- About Us
Priest welcomed to Catholic church
Rather than lecturing or reciting Bible verse, Father Marc Powell read a story he’d written about a farm boy during church last week.
His homily, delivered expressively and emphatically, was as much an original theater piece as it was a sermon.
Powell, St. John Vianney Catholic Church’s new priest, wrote the short story, about Xavier’s struggles on the farm, for his parishioners. The soliloquy highlighted Powell’s passion for acting and playwriting, as well as his creativity in delivering a spiritual message.
But what was less evident from the pews last Sunday is that Powell, a self-described introvert, is also a saxophone player, an enthusiastic chef and a former professional journalist.
He’s a welcome fresh face at a congregation that’s had a tumultuous past year. After longtime priest Richard Roach died in November, the parish was without a permanent pastor, then saw a temporary priest from Uganda come and go. So it’s little wonder that parishioners seem thrilled that Powell, 38, has come to the church.
“He’s a very nice person,” said parish administrator Constance Walker. “He’s a very good listener, and I believe that he also responds to things that he hears — he’s responsive; he doesn’t just listen.”
Powell has reached out to get to know his parishioners since arriving on Vashon.
Ordained as a Catholic priest in 2003, Powell served in three other Puget Sound area churches before coming to St. John Vianney, a congregation of 240 families. Powell moved into the church’s rectory, a five-minute walk from the church on 115th Avenue S.W., on July 1. So far, he and the community seem to be a good fit, he said.
“There’s a warm and effervescent spirit in the people here,” Powell said. “They have been very eager to have a resident priest again. They’ve been extremely welcoming and hospitable.”
Powell, who earned a degree in journalism and worked for three years as a reporter for The Tacoma News Tribune before entering a seminary in 1997, said he left the newspaper to become a man of the cloth because he was dissatisfied.
“I discovered I didn’t want to be an observer of people’s lives as a reporter, but wanted to be actively involved with a message that would be uplifting to them,” Powell said. “That was God’s message and the church’s message that I wanted to convey.”
Raised Catholic in Michigan and Spanaway, Powell wrote in a recent Sunday bulletin that his parents are “Christ figures” in his life. Indeed, both his homily, which is reprinted in the bulletin, and his message to his congregation were personal and illuminating.
Powell said a strength he brings to Vashon’s Catholic congregation is his ability “to help others pursue God intellectually through the church.”
A strength of the parish, he added, is “their love of learning.”
He said he is in the process of observing and evaluating the biggest needs of the church and the larger community.

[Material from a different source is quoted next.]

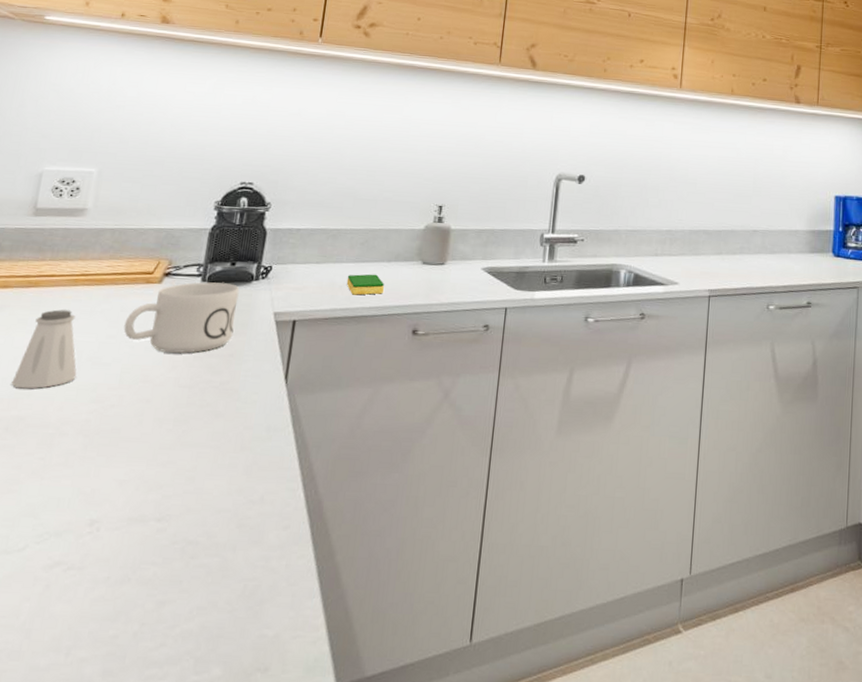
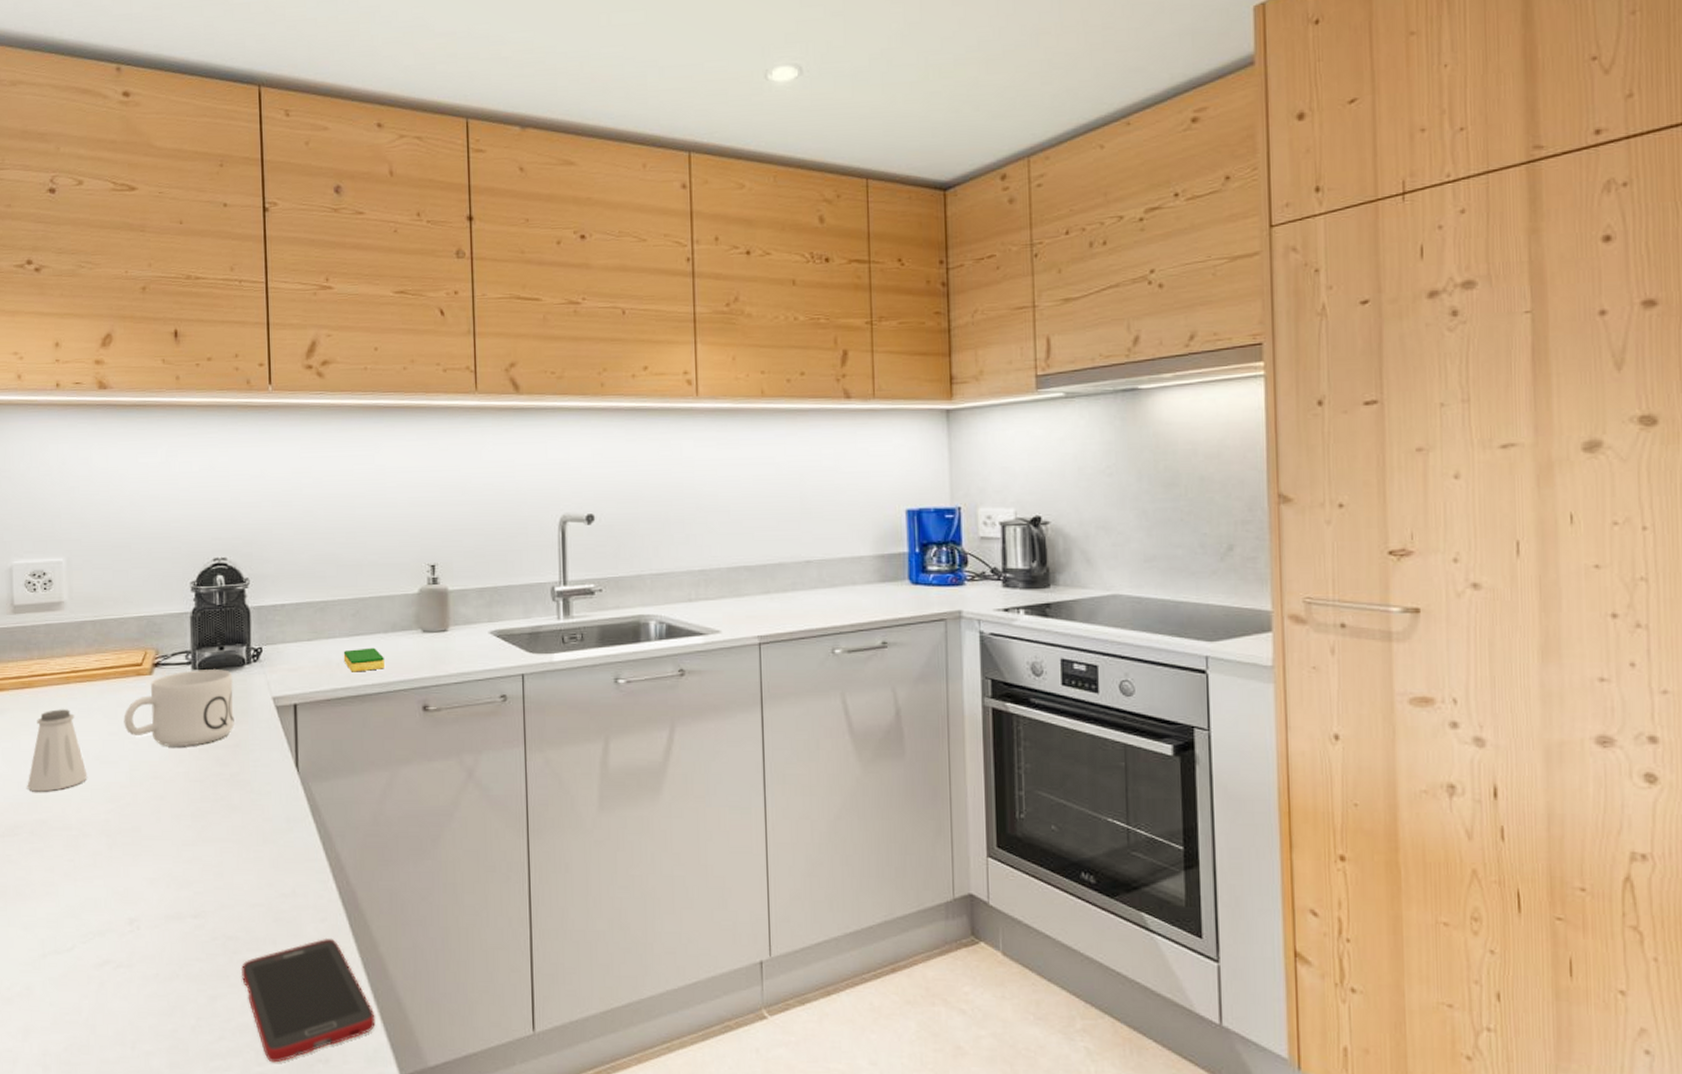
cell phone: none [195,545,322,672] -> present [240,938,376,1063]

After less than a month on the job, he already had met with leaders from some of the Island’s other faith communities and had ideas for ways they could coordinate their efforts.

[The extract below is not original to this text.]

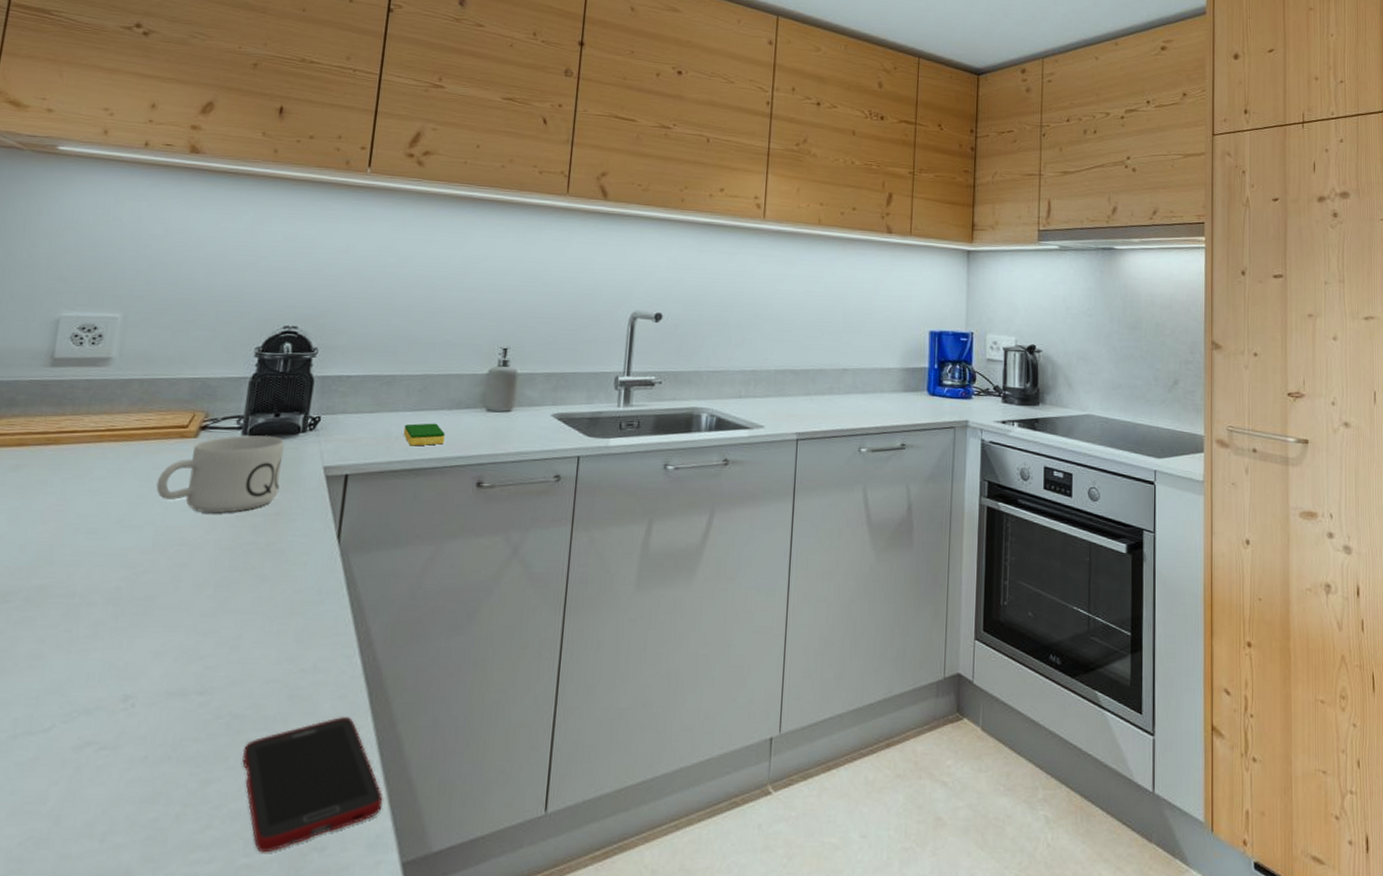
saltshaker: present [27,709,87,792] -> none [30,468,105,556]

“I think the big thing is trying to connect with my fellow ministers on the Island,” Powell said.
The group is working on ministering to the residents of the Vashon Community Care Center, for example, he said.
“Teaming up with other churches in outreach situations is something that will connect (St. John Vianney) to the community, I think,” Powell said. “On an Island this small, there’s no reason why we can’t work together.”
He extended an invitation to all Island residents to check out the Catholic church, a group he said is close-knit and welcoming.
Congregation member Maria Pottinger, who puts together the church’s Sunday bulletin, said she’s glad to have the friendly priest on board.
“He’s a breath of fresh air, because he has gifts that are different than Father Roach’s,” she said. “He’s so good with people. He has a really great presence in the sanctuary.”